• _Task brief_
Up to and including the line holding "Figure 5. Numerical", write out the data exactly from its first line, but not the pictures.

───── Data provided

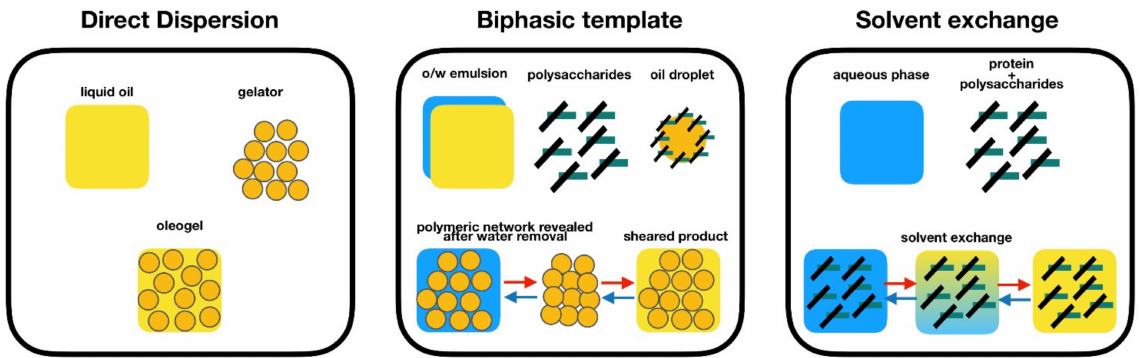
Figure 2. Strategies for the formation of oleogels. Reprinted by permission from Springer:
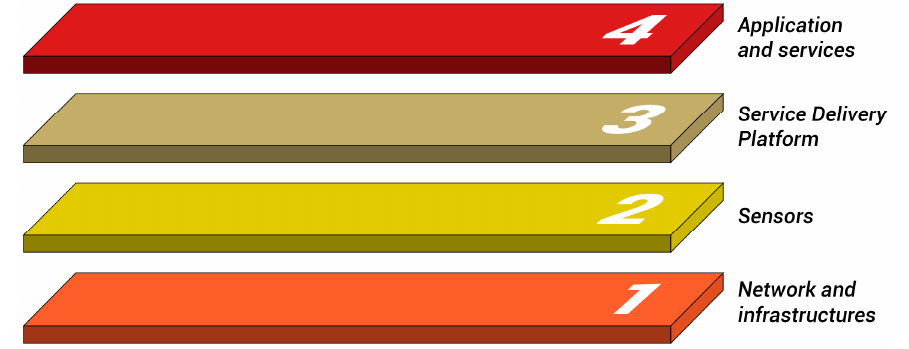
Figure 1. Horizontal dimension of a Smart Figure 1 . Horizontal dimension of a Smart city .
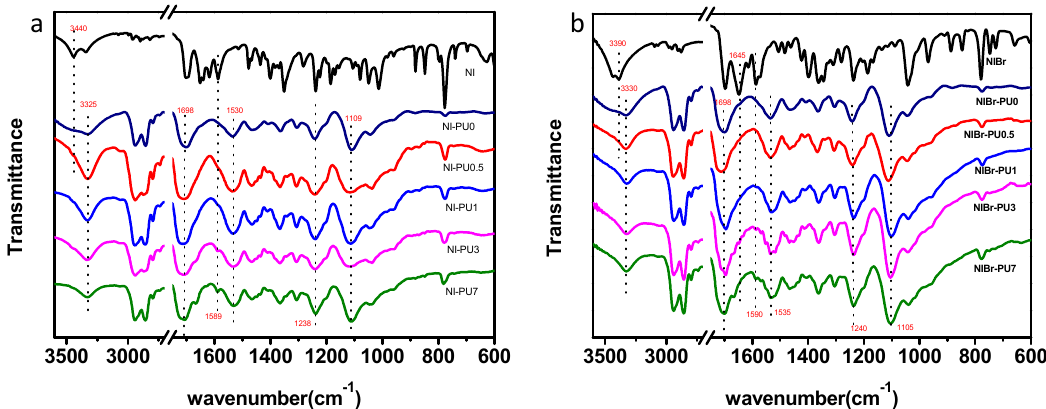
Figure 1. FTIR spectra of NI-PU ( a ) and NIBr-PU ( b ) films with different dye ratios (e.g., NI-PU1 means 1% NI by weight in WPU).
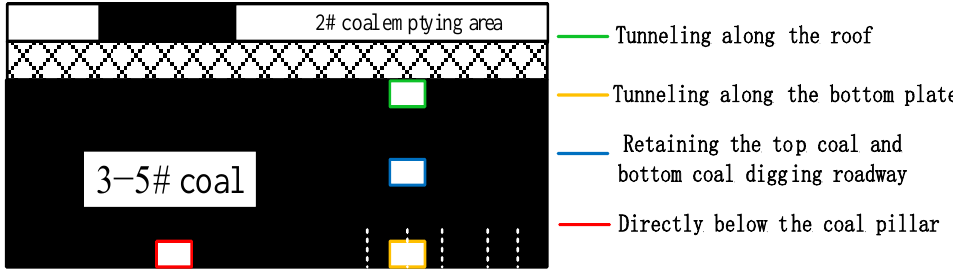
Figure 5. Numerical model perspective view. Table 1. Rock mechanics parameter table. Parameters Lithology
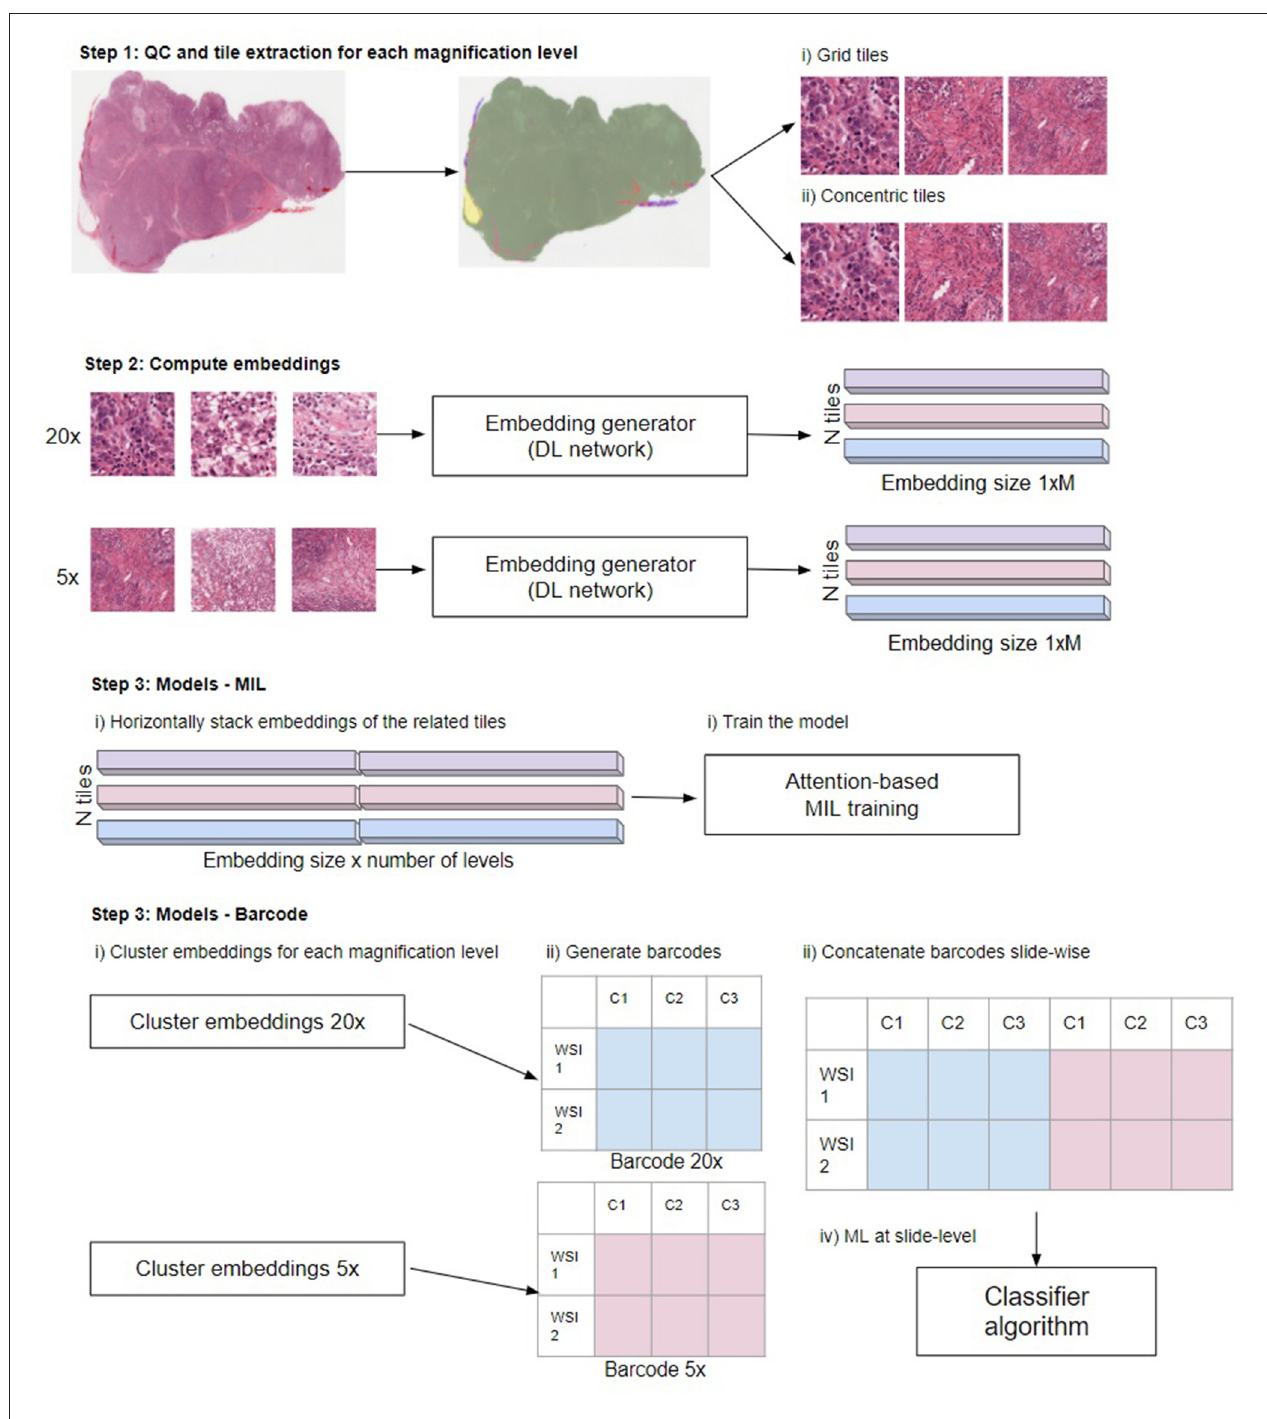
FIGURE 2 | Overview of the steps in the different multi-scale approaches used in this work. Step 1: Perform QC to extract in-focus tiles that contain tissue not covered by pen markers. Extract tiles for each magnification level using the grid and concentric approach. Step 2: Compute the embeddings from the tiles to obtain a 1xM representation for each tile, where M depends on the network (see main text “Compute embeddings”). Step 3, MIL: Train the model. Horizontally stack the embeddings of the related tiles. When using grid tiles, the same embedding at lower magnifications is duplicated and linked with different embeddings at higher magnification. Then, we provide the stacked embeddings as the input to the model. Step 3, barcode method: first cluster the embeddings for each magnification level. Subsequently, generate the barcodes (see reference 4 for details) and slide-wise concatenate the barcodes across magnifications. Finally, the thus created barcodes are used as input to a classifier: Illustration in Step 3 modified from Gueréndel et al. (4).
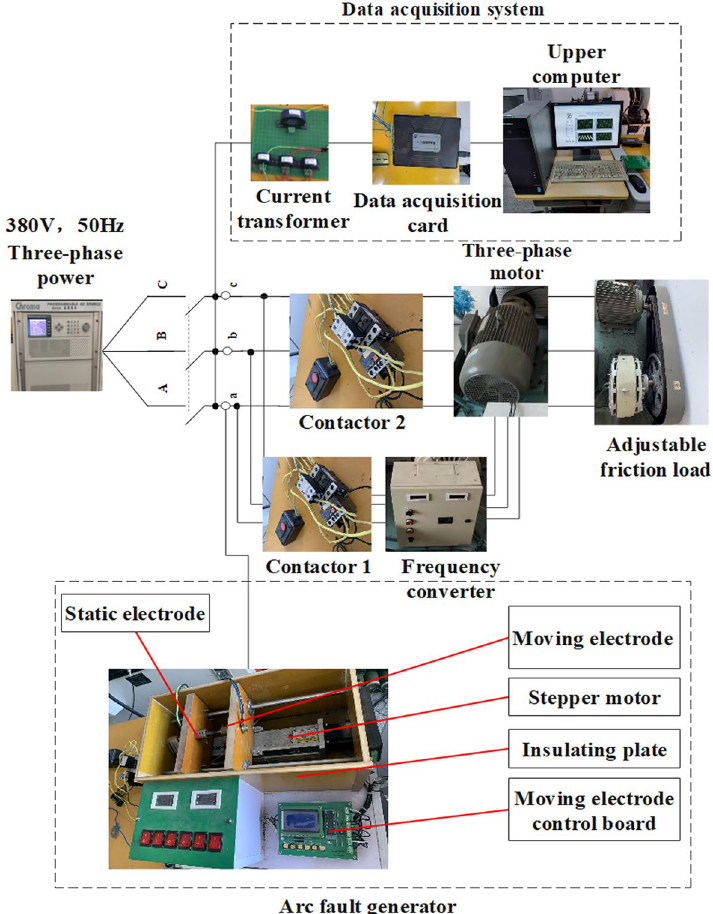
Figure 1. Electrical connection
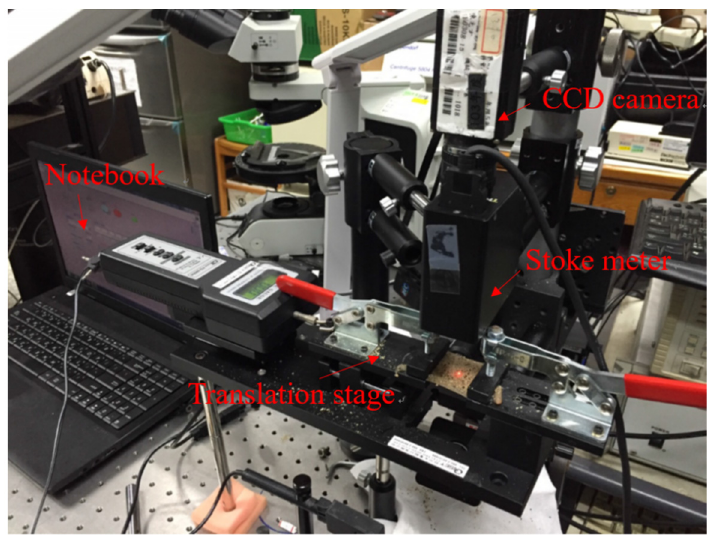
Figure 5. Experimental setup for biological tissue tensile testing.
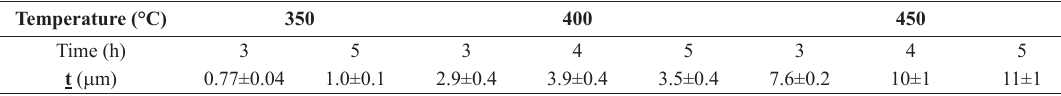
Table 1. Thickness ( t ) of the samples’ nitrided layers 17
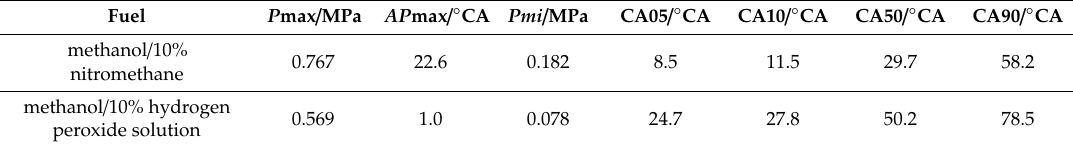
Table 4. Characteristic parameters of methanol fuel with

──────────

• _Written answer_
Figure 2. Strategies for the formation of oleogels. Reprinted by permission from Springer:
Figure 1. Horizontal dimension of a Smart Figure 1 . Horizontal dimension of a Smart city .
Figure 1. FTIR spectra of NI-PU ( a ) and NIBr-PU ( b ) films with different dye ratios (e.g., NI-PU1 means 1% NI by weight in WPU).
Figure 5. Numerical model perspective view. Table 1. Rock mechanics parameter table. Parameters Lithology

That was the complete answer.